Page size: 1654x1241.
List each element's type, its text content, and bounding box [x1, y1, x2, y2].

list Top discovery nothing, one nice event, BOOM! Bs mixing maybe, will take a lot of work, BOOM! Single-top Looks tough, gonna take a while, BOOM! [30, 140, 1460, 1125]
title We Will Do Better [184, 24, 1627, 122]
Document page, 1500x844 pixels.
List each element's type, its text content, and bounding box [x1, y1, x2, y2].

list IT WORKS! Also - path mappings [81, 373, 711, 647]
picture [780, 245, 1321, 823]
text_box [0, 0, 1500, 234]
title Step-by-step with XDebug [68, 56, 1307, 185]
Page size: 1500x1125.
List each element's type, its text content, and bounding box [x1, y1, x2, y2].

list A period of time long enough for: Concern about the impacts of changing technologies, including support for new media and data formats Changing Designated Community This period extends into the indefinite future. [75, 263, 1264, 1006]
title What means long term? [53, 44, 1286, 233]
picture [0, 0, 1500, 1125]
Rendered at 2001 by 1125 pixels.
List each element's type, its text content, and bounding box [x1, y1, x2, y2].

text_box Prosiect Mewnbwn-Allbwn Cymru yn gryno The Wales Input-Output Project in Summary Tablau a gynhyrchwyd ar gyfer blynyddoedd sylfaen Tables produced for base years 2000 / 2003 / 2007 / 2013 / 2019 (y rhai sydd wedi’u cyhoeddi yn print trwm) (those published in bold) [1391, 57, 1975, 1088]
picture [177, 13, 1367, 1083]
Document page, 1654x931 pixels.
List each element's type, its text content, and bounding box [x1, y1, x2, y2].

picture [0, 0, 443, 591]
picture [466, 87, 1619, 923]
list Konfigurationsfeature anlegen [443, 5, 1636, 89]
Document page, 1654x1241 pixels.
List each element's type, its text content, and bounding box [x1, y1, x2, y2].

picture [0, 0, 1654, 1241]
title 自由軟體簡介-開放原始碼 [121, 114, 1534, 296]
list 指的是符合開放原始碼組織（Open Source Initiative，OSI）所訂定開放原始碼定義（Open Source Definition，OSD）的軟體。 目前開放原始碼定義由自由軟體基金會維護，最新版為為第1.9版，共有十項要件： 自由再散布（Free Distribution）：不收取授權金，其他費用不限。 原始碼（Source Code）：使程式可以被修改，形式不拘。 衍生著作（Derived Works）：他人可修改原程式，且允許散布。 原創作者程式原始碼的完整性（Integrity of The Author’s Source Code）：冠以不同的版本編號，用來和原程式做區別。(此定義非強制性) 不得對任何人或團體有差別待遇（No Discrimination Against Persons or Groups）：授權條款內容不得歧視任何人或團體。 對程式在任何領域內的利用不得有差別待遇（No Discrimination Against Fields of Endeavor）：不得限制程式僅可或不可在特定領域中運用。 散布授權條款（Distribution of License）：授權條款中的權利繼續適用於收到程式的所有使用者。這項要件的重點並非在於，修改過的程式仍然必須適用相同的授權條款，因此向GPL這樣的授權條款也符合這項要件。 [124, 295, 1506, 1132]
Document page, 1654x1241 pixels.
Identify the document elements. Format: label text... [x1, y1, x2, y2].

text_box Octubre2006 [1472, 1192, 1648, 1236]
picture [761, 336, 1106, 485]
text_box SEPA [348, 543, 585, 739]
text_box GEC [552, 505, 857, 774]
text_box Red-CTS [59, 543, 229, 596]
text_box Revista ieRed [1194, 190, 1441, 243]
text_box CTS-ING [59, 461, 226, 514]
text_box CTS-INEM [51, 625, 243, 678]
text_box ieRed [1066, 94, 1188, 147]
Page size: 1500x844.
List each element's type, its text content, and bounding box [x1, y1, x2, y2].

■ ■ ■ ■ ■ ■ ■

Locate each line in the records above that contains the string "pixels" and copy every such line in full. Treat uppercase and lowercase letters as distinct.

Document page, 1500x844 pixels.
Rendered at 2001 by 1125 pixels.
Document page, 1654x931 pixels.
Document page, 1654x1241 pixels.
Document page, 1654x1241 pixels.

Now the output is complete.